• **WORK TO COMPLETE**: Please write out the part of the rows that opens with the line containing "family: Nymphalidae" and closes with the line containing "scientific name: Duttaphrynus melanostictus", swapping "common name" for "vernacular name" and leaving everything else unchanged.

• **PROVIDED INFORMATION**:
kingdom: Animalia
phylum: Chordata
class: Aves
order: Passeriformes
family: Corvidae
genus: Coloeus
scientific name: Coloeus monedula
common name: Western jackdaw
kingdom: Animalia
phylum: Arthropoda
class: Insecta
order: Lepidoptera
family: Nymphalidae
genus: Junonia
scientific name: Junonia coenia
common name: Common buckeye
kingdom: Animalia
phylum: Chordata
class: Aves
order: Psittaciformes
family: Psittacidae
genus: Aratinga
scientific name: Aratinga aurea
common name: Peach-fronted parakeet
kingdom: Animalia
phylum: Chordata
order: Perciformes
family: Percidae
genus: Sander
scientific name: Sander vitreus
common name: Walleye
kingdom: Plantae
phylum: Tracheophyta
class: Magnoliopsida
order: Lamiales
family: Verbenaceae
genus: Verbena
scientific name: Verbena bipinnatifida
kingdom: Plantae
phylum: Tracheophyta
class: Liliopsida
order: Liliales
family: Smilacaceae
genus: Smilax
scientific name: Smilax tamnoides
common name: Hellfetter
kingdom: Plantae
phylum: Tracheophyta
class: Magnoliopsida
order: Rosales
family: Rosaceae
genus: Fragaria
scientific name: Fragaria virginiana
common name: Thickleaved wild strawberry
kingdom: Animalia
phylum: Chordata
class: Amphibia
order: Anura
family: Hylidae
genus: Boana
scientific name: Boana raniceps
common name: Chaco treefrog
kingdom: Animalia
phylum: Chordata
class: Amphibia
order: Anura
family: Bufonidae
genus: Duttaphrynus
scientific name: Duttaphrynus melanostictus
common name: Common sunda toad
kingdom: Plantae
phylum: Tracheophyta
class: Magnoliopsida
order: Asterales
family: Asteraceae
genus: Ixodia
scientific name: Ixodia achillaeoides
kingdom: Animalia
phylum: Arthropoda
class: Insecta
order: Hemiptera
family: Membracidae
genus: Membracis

• **RESPONSE**:
family: Nymphalidae
genus: Junonia
scientific name: Junonia coenia
vernacular name: Common buckeye
kingdom: Animalia
phylum: Chordata
class: Aves
order: Psittaciformes
family: Psittacidae
genus: Aratinga
scientific name: Aratinga aurea
vernacular name: Peach-fronted parakeet
kingdom: Animalia
phylum: Chordata
order: Perciformes
family: Percidae
genus: Sander
scientific name: Sander vitreus
vernacular name: Walleye
kingdom: Plantae
phylum: Tracheophyta
class: Magnoliopsida
order: Lamiales
family: Verbenaceae
genus: Verbena
scientific name: Verbena bipinnatifida
kingdom: Plantae
phylum: Tracheophyta
class: Liliopsida
order: Liliales
family: Smilacaceae
genus: Smilax
scientific name: Smilax tamnoides
vernacular name: Hellfetter
kingdom: Plantae
phylum: Tracheophyta
class: Magnoliopsida
order: Rosales
family: Rosaceae
genus: Fragaria
scientific name: Fragaria virginiana
vernacular name: Thickleaved wild strawberry
kingdom: Animalia
phylum: Chordata
class: Amphibia
order: Anura
family: Hylidae
genus: Boana
scientific name: Boana raniceps
vernacular name: Chaco treefrog
kingdom: Animalia
phylum: Chordata
class: Amphibia
order: Anura
family: Bufonidae
genus: Duttaphrynus
scientific name: Duttaphrynus melanostictus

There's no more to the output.